**Data provided**
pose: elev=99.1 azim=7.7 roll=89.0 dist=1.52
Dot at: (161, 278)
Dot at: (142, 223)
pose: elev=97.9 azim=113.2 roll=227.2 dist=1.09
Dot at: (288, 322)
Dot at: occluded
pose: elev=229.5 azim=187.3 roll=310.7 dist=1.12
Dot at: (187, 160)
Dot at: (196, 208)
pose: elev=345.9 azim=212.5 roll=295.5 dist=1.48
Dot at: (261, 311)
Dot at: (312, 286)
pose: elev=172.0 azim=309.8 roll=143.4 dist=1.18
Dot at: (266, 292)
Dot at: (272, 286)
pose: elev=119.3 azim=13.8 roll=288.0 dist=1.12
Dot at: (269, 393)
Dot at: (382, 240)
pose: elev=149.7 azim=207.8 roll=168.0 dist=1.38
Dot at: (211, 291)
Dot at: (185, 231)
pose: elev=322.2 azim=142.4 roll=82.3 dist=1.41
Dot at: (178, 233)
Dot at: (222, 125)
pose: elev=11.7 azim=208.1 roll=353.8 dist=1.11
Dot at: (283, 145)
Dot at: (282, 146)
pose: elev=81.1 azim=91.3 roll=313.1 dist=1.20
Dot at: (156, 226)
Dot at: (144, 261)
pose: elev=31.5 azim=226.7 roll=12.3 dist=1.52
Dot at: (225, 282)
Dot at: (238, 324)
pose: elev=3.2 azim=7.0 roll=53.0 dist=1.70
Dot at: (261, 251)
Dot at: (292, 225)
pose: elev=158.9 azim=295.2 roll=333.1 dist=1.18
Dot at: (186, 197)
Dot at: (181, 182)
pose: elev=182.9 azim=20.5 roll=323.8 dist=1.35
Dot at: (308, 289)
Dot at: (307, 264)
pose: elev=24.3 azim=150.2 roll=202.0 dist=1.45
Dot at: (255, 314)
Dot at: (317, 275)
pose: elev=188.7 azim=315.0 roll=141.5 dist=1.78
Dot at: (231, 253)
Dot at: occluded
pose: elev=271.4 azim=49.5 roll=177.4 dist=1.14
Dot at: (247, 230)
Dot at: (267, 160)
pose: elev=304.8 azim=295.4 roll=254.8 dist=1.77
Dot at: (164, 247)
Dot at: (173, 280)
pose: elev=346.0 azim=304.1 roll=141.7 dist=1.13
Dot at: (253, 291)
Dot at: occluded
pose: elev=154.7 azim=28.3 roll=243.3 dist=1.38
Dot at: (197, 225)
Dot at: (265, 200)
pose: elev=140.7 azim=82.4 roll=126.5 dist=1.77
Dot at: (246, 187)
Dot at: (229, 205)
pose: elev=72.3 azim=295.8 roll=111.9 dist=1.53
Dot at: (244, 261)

**Work to be completed**
Please reproduce the stretch from the start of the lines through the line containing "Dot at: (238, 324)", swapping "pose" for "view" and leaving everything else untouched.

**Result**
view: elev=99.1 azim=7.7 roll=89.0 dist=1.52
Dot at: (161, 278)
Dot at: (142, 223)
view: elev=97.9 azim=113.2 roll=227.2 dist=1.09
Dot at: (288, 322)
Dot at: occluded
view: elev=229.5 azim=187.3 roll=310.7 dist=1.12
Dot at: (187, 160)
Dot at: (196, 208)
view: elev=345.9 azim=212.5 roll=295.5 dist=1.48
Dot at: (261, 311)
Dot at: (312, 286)
view: elev=172.0 azim=309.8 roll=143.4 dist=1.18
Dot at: (266, 292)
Dot at: (272, 286)
view: elev=119.3 azim=13.8 roll=288.0 dist=1.12
Dot at: (269, 393)
Dot at: (382, 240)
view: elev=149.7 azim=207.8 roll=168.0 dist=1.38
Dot at: (211, 291)
Dot at: (185, 231)
view: elev=322.2 azim=142.4 roll=82.3 dist=1.41
Dot at: (178, 233)
Dot at: (222, 125)
view: elev=11.7 azim=208.1 roll=353.8 dist=1.11
Dot at: (283, 145)
Dot at: (282, 146)
view: elev=81.1 azim=91.3 roll=313.1 dist=1.20
Dot at: (156, 226)
Dot at: (144, 261)
view: elev=31.5 azim=226.7 roll=12.3 dist=1.52
Dot at: (225, 282)
Dot at: (238, 324)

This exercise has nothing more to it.